__EXERCISE OBJECTIVE__. Over all lines in the data below, count those holding "TABLE" and give only the result.

__RECORDS SUPPLIED__.
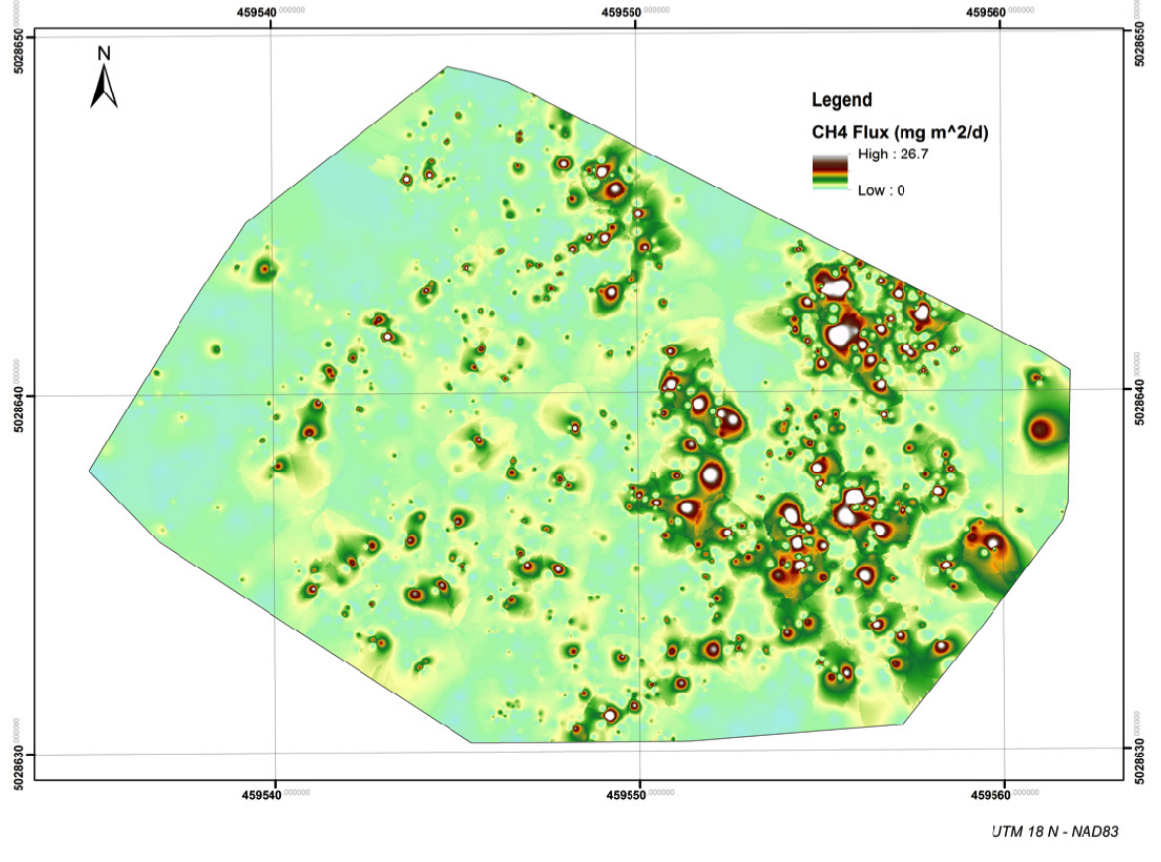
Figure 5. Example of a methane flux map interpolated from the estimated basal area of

==

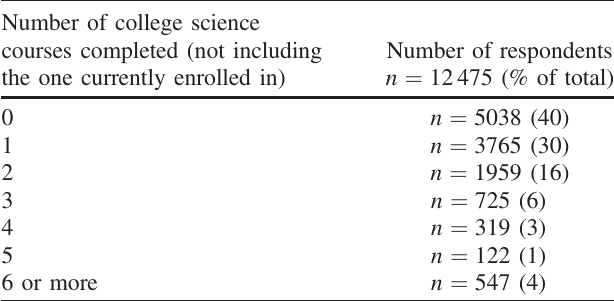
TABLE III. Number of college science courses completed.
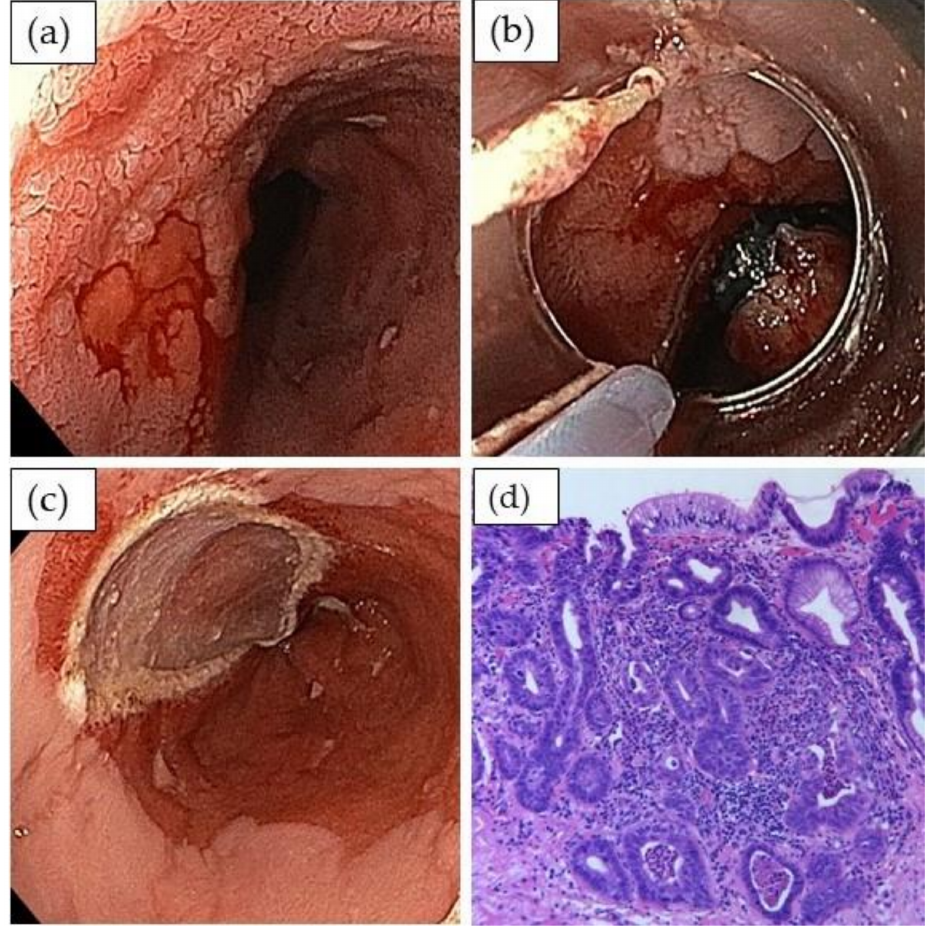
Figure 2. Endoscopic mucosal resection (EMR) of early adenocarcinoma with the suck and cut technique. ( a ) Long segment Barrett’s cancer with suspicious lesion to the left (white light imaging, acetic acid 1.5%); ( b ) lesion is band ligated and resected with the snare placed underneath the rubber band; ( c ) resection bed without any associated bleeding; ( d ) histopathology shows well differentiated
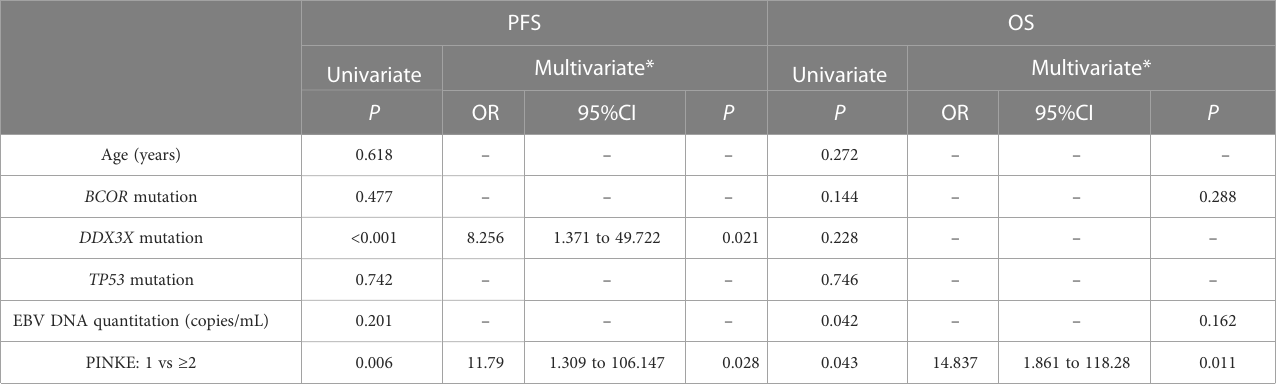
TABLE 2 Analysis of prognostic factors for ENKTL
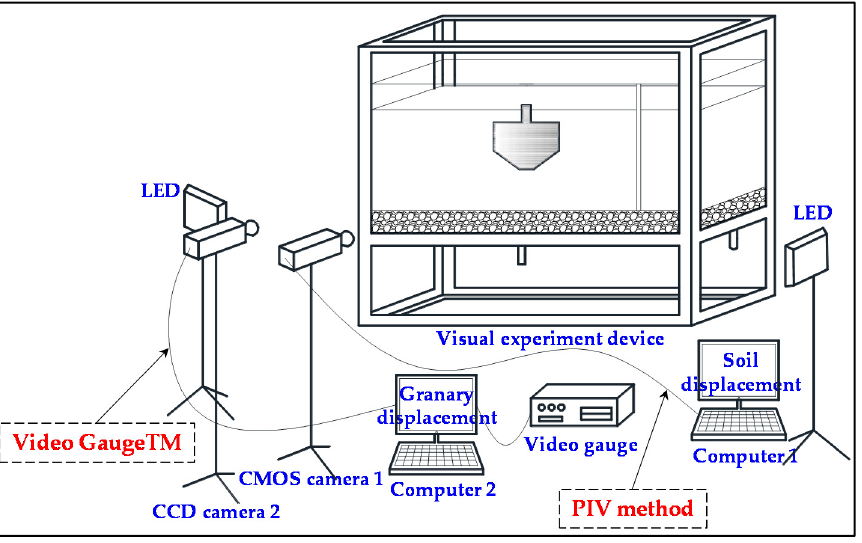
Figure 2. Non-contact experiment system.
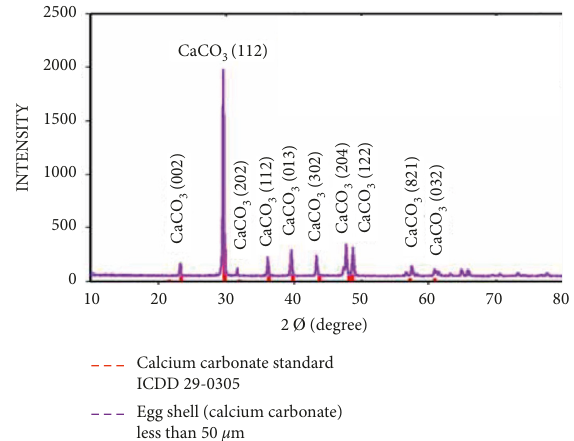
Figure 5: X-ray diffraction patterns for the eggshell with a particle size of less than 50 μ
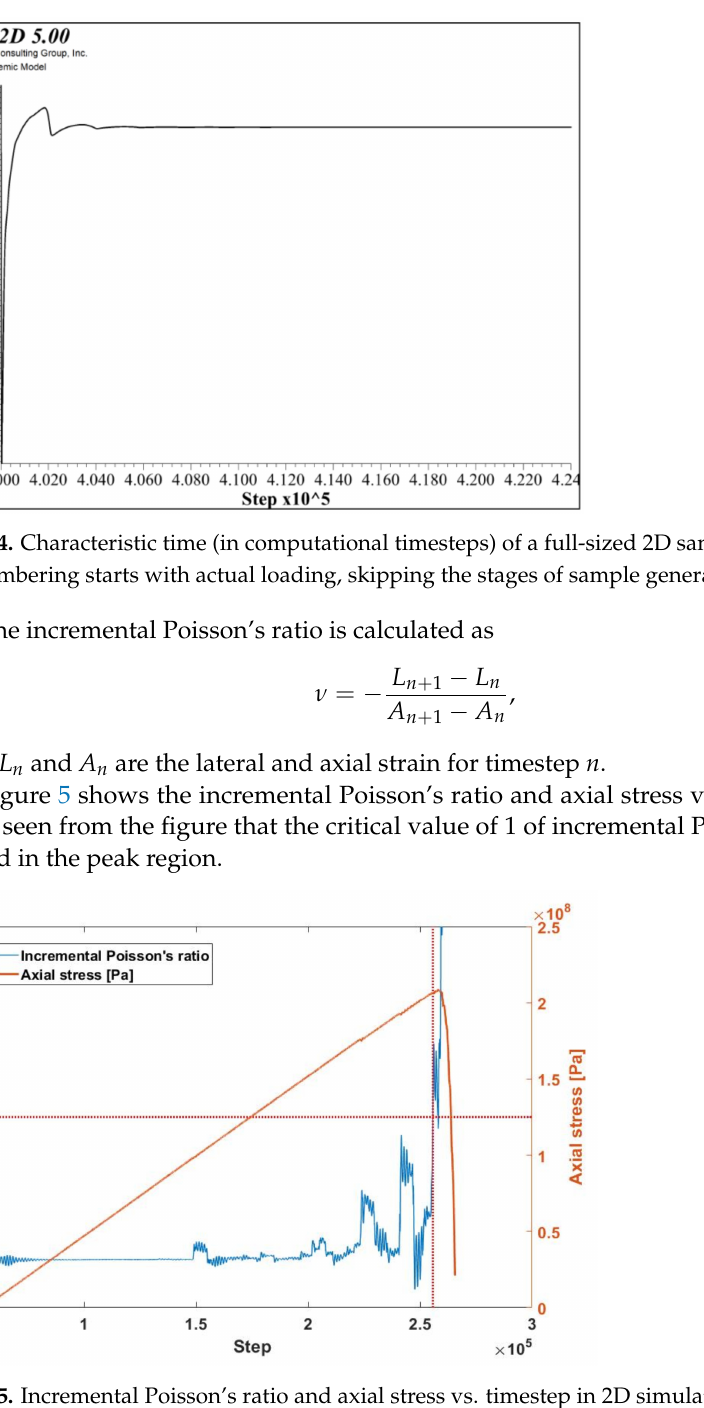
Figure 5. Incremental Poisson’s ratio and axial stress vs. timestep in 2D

__ANSWER TO THE PROBLEM__. 2